アパホームページで公開されている宮田・元谷対談
14日に閉幕した「あいちトリエンナーレ2019」。しかし、企画展「表現の不自由展・その後」について、安倍政権周辺の政治家たちが扇動した脅迫とテロ予告、そして文化庁が補助金交付を全額取り消したという“事実上の検閲”については、まったく問題は解明されていない。
とりわけ、補助金取り消しについては、誰がどう見ても、一転して不交付とした過程が不可解だ。そもそも文化庁は今年4月、あいちトリエンナーレを「文化資源活用推進事業」として採択し、約7800万円の補助金交付を内定させていた。文化庁はいまになって、申請者である愛知県が〈来場者を含め展示会場の安全や事業の円滑な運営を脅かすような重大な事実〉を〈申告することなく採択の決定通知を受領した〉などと言っているが、後付けで理由をこねくり回したのは見え透いている。
実際、15日の参院予算員会では、立憲民主党の福山哲郎議員の質問に対し、文化庁の今里讓次長が「採択を決定した後、補助金の交付決定の審査過程において補助金を不交付決定したという例については、現時点では確認ができておらず、いまのところは見つけられておらず、ありません」と答弁した。「現時点では」などと必死ではぐらかそうとしているが、つまるところ、“文化庁が採択した補助金を一転、不交付にした”という前例は、皆無だったということだろう。今回はそれだけ“異例”の決定が行われたのである。
また、文化庁はあいちトリエンナーレを含む26件の事業に対して同時に補助金交付を採択していたが、他の25件への交付を9月20日に決定したのに対し、不可解にもあいトリだけは約1週間遅れた同26日に不交付決定を出しており、さらに、この不交付の審査をした際の議事録は存在しないというのだ。
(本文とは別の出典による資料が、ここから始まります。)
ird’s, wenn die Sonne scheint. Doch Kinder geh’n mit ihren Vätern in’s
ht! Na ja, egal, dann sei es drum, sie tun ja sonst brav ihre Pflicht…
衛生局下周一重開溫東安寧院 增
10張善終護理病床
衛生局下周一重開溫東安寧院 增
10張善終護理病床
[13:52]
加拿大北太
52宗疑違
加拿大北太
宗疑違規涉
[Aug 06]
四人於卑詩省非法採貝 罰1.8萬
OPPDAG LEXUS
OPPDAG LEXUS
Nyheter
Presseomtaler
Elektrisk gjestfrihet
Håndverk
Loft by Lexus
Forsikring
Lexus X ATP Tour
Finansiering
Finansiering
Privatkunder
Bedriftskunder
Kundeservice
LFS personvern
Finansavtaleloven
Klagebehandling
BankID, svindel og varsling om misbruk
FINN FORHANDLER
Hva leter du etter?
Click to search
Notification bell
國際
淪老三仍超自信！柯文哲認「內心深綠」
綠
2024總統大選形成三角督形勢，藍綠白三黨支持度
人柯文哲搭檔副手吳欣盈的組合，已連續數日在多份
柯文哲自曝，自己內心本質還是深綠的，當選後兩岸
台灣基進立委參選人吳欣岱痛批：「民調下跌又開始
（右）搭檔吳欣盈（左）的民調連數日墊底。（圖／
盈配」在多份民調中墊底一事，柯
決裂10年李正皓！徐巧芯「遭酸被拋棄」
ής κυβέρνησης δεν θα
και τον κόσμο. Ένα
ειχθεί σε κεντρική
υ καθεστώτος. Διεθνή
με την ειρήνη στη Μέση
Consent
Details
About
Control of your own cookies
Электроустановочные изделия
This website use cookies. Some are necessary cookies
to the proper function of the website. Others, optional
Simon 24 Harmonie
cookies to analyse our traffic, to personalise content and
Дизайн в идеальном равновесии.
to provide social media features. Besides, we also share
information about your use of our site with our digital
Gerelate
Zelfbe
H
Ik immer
森友・加計学園問題を彷彿とさせるような“不透明な決定過程”と言わざるをえない。
文化庁が補助金採択時に審査した外部有識者に意見すら聞いていなかったことも判明している。つまりは完全な“密室”だ。採択当時、審査員の一員だった野田邦弘・鳥取大学特命教授は、抗議を込めて文化庁へ委員辞意を伝えた。メディアの取材にたいして「もう一度審査委に諮れば反対されると考えたのだろう。文化庁の説明は後付けの理屈だ」(共同通信)、「審査委などいらないというやり方。恣意的な予算執行につながり、公平性や公正性が担保できない」(新日本海新聞)、「決定が官邸主導、文科大臣の意向で進められていると感じる」(しんぶん赤旗)などと語り、行政への深い不信感を隠さない。
加えて、文化庁は〈(1)実現可能な内容になっているか、(2)事業の継続が見込まれるか、の2点において、文化庁として適正な審査を行うことができませんでした〉などと責任を愛知県に押し付けてようとしているが、現実に、「表現の不自由展・その後」は対策を経て再開し、先日、あいちトリエンナーレは過去最高の来場者数を記録したうえで閉幕した。あえて文化庁の“後出しジャンケン”に乗ったとしても、「実現可能性」と「事業継続性」は証明されたのである。
採択を覆した不交付決定の過程が極めて不審なこと、そして、文化庁が示す建前が完全に崩れていることからしても、政府はあいちトリエンナーレへの補助金交付を再考するのが筋だ。
しかし、15日の参院予算委で答弁した文化庁の宮田亮平長官は「不交付決定を見直す必要はない」と答弁。その姿勢を見直す気はまったくない。